Then, route is changed to one next hop:

$ ip route change 2050::/64 via 2012::2
$ ip -6 r s
2012::/64 dev testing_iface  proto static  metric 1024 
2050::/64 via 2012::2 dev testing_iface  metric 1024 

Received a NL event of type NEW_ROUTE and action CHANGE
Received an event to change (remove) IPv6 route prefix: 2050::/64, next hop: 2012::2
Received an event to change (remove) IPv6 route prefix: 2050::/64, next hop: 2012::3
Received an event to change (add) IPv6 route prefix: 2050::/64, next hop: 2012::2

Route is deleted:

$ ip route del 2050::/64
$ ip -6 r s
2012::/64 dev testing_iface  proto static  metric 1024 

Received a NL event of type DEL_ROUTE and action CHANGE
Received an event to change (remove) IPv6 rpute prefix: 2050::/64, next hop: 2012::2
Received an event to change (remove) IPv6 route prefix: 2050::/64, next hop: 2012::3
Received an event to change (remove) IPv6 route prefix: 2050::/64, next hop: 2012::2
Received an event to change (add) IPv6 route prefix: 2050::/64, next hop: 2012::2

In this last case, a DEL_ROUTE is received with action CHANGE, the old_obj contains three next hops, and the new_obj contains one. When according to previous tests with ip route del, a NEW_ROUTE with action DELETE and only one next hop to remove is expected.

The main issue seems to be that the behavior for events is undefined when using ip route change in IPv6 routes. Also, note that with IPv4 we never receive a DEL_ROUTE event.

lpares12 avatar Sep 04 '19 10:09 lpares12

I think this is the same issue as https://github.com/thom311/libnl/issues/224#issuecomment-526910349

thom311 avatar Sep 04 '19 10:09 thom311

We are unsure this is the case, since it looks like the events are correctly received in most cases. The issue seems to appear after a nexthop is removed and added again, and as far as I understand, #224 should not affect the msg_type that we receive (DEL_ROUTE instead of NEW_ROUTE) in some cases.

lpares12 avatar Sep 04 '19 12:09 lpares12

I think it is related. libnl3 assumes that the ID of a routes is

	.oo_id_attrs		= (ROUTE_ATTR_FAMILY | ROUTE_ATTR_TOS |
				   ROUTE_ATTR_TABLE | ROUTE_ATTR_DST |
				   ROUTE_ATTR_PRIO),

here

This is not what kernel does (rhbz#1337855).

I think NetworkManager gets that slightly better here, but even that is only correct for the route attributes that NetworkManager knows (it does not take into account attributes that NM does not implement or which will be added in the future).

Anyway, so if libnl3 receives a route (RTM_NEWROUTE), it compares the cache and determines whether the route was added/modified/deleted. "compare the cache" means to see whether a route with the same ID already exists. But the ID operator is not what kernel does.

What this exercise asks:
a – According to the thread on libnl route change events, what type of event is never received with IPv4?
b – Extend the thread on libnl route change events, starting right after its final sentence.

Collected data:

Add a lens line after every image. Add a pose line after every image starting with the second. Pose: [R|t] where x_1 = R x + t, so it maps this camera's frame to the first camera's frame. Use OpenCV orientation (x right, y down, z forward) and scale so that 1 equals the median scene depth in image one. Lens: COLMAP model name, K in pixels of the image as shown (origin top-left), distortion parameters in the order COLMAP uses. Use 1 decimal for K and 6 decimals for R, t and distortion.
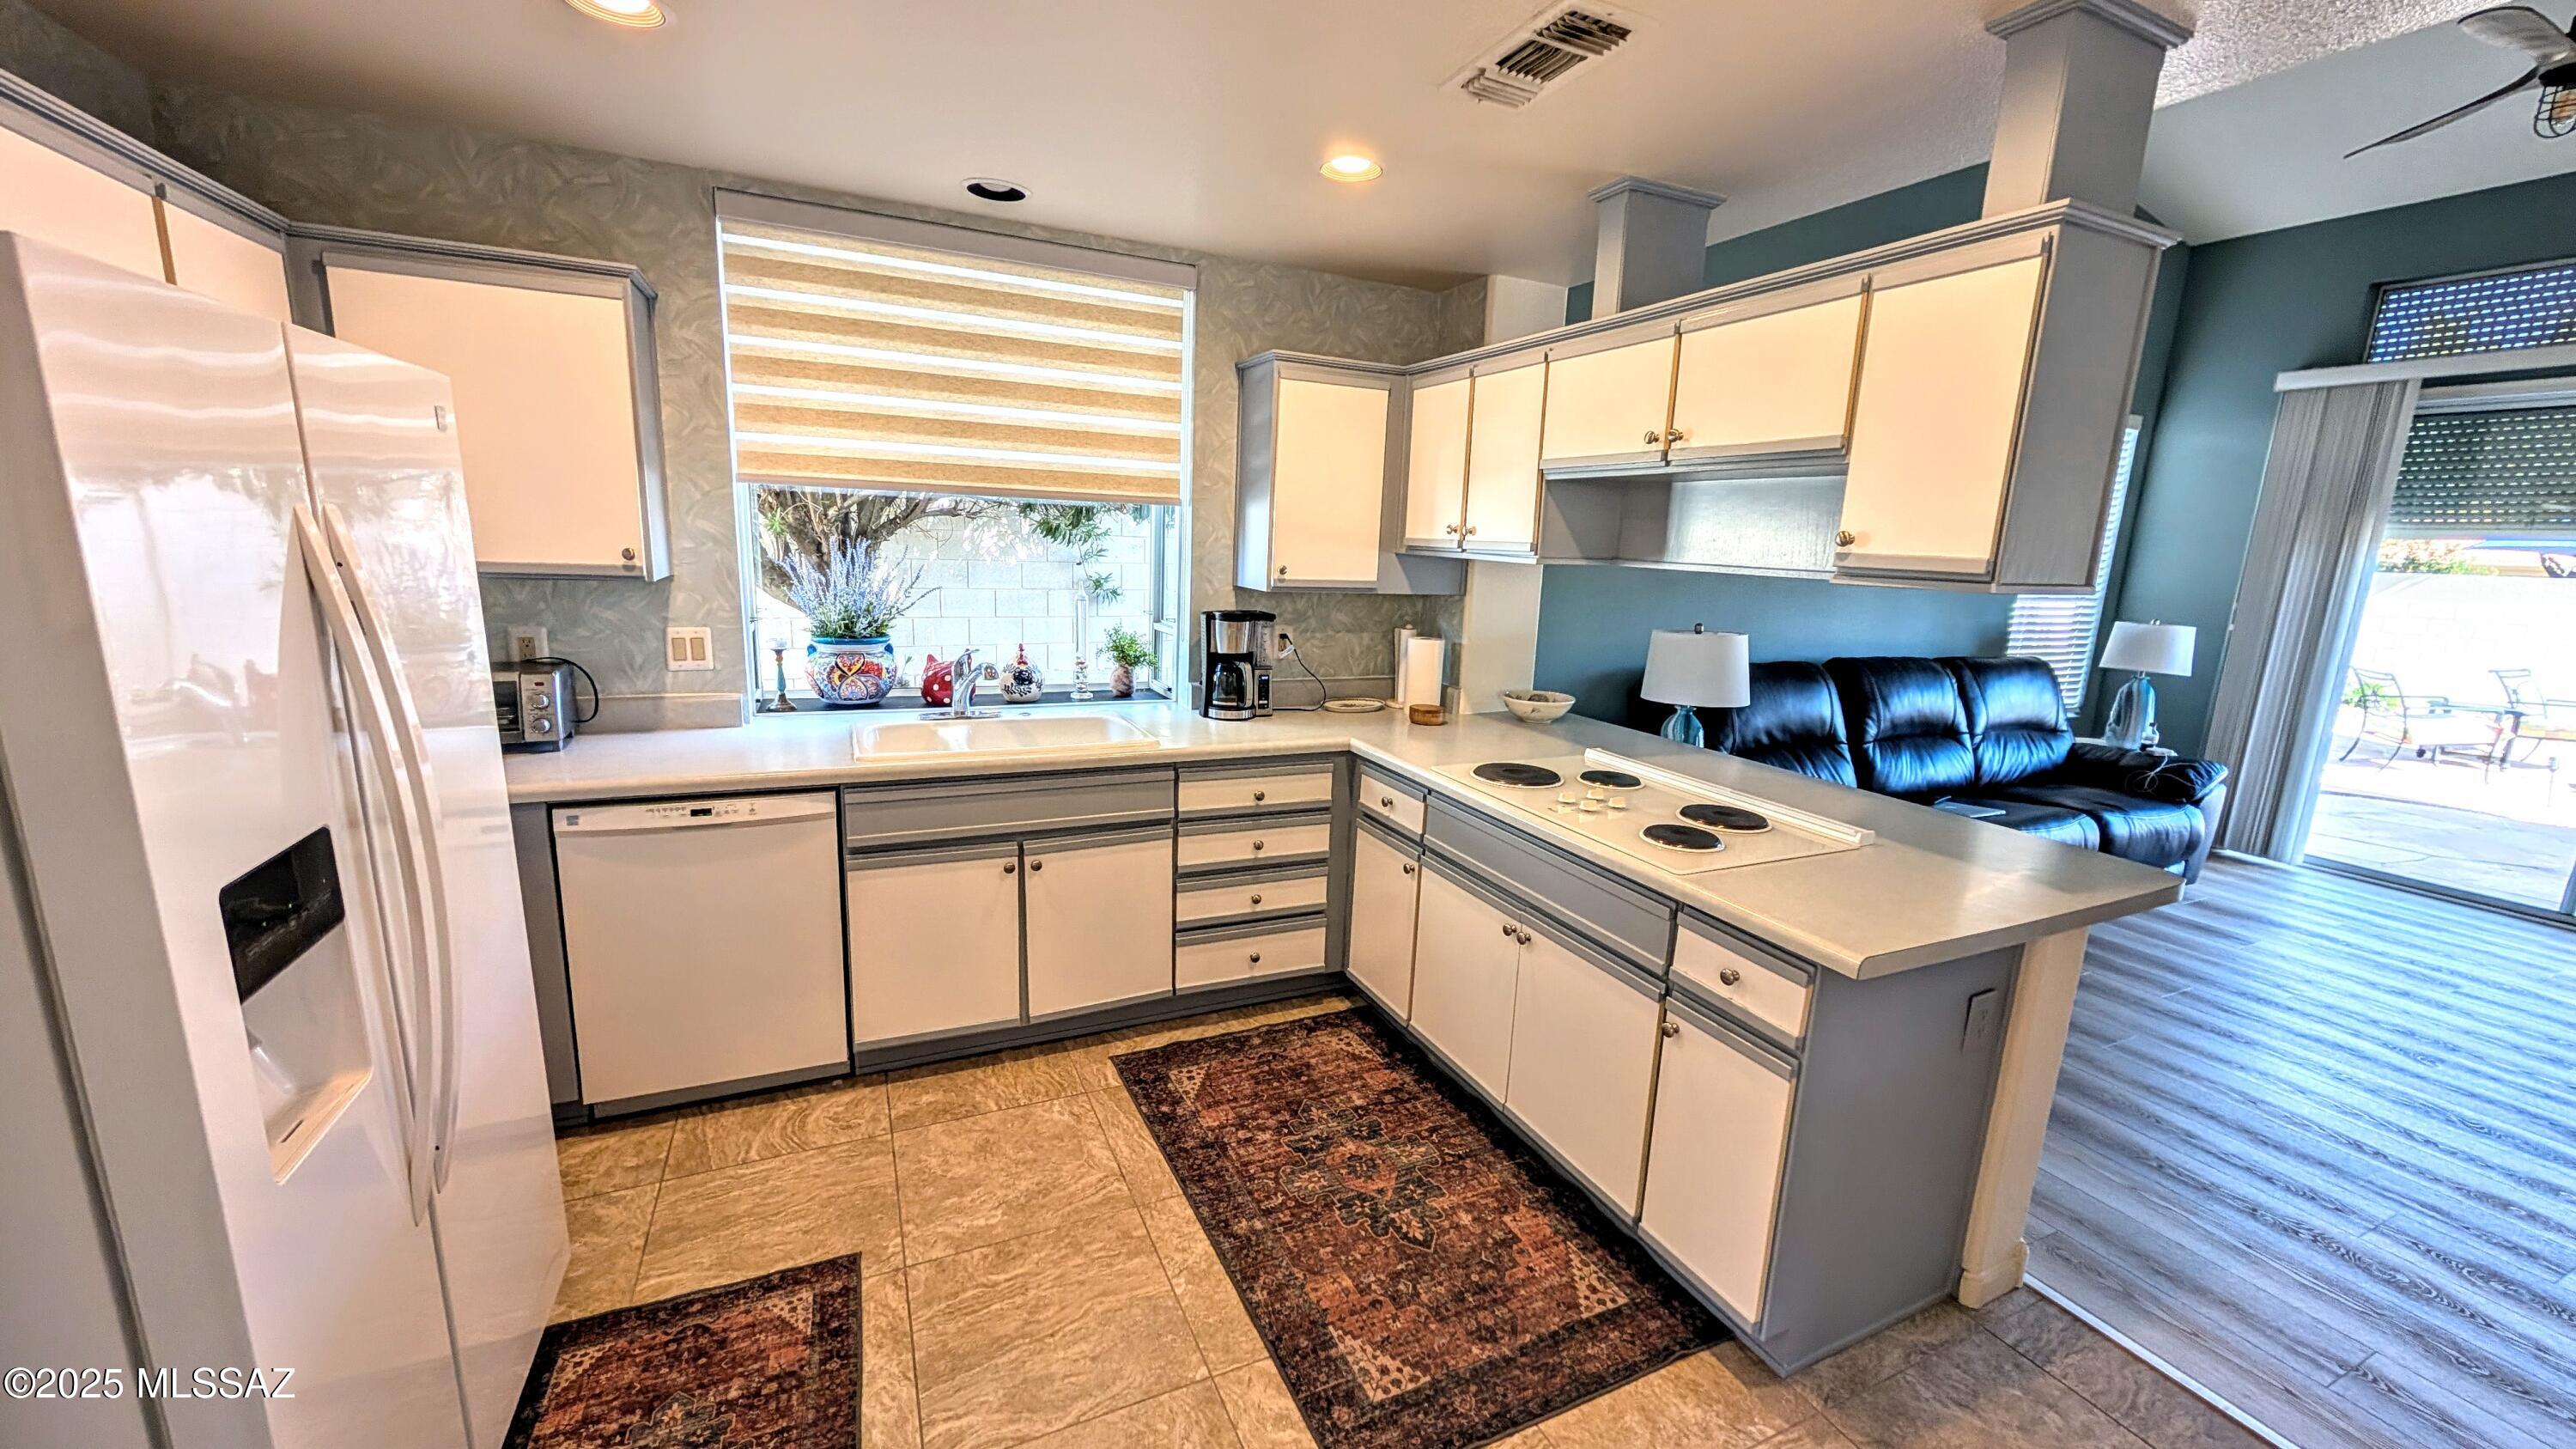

Responses:
a – A DEL_ROUTE event is never received with IPv4.

b –
ip route change is even worse, because that one will replace another route (according to the ID). That is what https://bugzilla.redhat.com/show_bug.cgi?id=1337860 is about.

I link to kernel bugs, but this is of course a libnl3 bug (that should be fixed). However, what kernel provides as API here, is quite difficult to get right.

should not affect the msg_type that we receive (DEL_ROUTE instead of NEW_ROUTE) in some cases.

I think it affects it. If you look at https://github.com/thom311/libnl/blob/7b167ef85f6eb4d7faca349302478b2dc121e309/lib/cache.c#L796 , libnl makes decisions based on how the object gets modified during the cache update. It does not merely forward the event's type->mt_act. This is also necessary, if you consider rhbz#1337860.

thom311 avatar Sep 04 '19 12:09 thom311

We do not understand, if the problem is the ID, why is it that some of the events are correctly processed then.

For example, in the following scenario:

ip route add 2050::/64 nexthop via 2012::2 nexthop via 2012::3
ip route change 2050::/64 via 2012::2
ip route del 2050::/64

Add command correctly sends a NEW_ROUTE event with action NEW and two next hops, so we are expecting the cache to save, internally somehow, the route 2050::/64 -> {2012::2, 2012::3}.

Next command, the change, produces a NEW_ROUTE with CHANGE action. We understand that the prefix (plus some other things) forms the ID (which acts as a key) to check the cache and get the old route. Old object contains the two next hops from the old route (2012::2 and 2012::3), and new object contains the new route 2050::/64 -> 2012::2. If it has properly found that the old route contains to next hops, we expect cache manager to remove those and replace the route with the new next hop. In that case, cache should contain something like 2050::/64 -> 2012::2.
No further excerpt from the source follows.